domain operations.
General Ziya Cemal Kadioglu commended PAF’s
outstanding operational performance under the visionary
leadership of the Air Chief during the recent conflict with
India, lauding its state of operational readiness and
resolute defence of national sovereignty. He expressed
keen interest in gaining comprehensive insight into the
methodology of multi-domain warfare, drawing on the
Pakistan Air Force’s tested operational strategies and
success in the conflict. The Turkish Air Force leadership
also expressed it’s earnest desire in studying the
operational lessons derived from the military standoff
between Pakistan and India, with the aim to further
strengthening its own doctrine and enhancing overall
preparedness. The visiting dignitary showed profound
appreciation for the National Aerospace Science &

**Work instructions**. Reproduce the material above, swapping "conflict" for "clash" wherever it occurs and changing nothing else.

**Response box**.
domain operations.
General Ziya Cemal Kadioglu commended PAF’s
outstanding operational performance under the visionary
leadership of the Air Chief during the recent clash with
India, lauding its state of operational readiness and
resolute defence of national sovereignty. He expressed
keen interest in gaining comprehensive insight into the
methodology of multi-domain warfare, drawing on the
Pakistan Air Force’s tested operational strategies and
success in the clash. The Turkish Air Force leadership
also expressed it’s earnest desire in studying the
operational lessons derived from the military standoff
between Pakistan and India, with the aim to further
strengthening its own doctrine and enhancing overall
preparedness. The visiting dignitary showed profound
appreciation for the National Aerospace Science &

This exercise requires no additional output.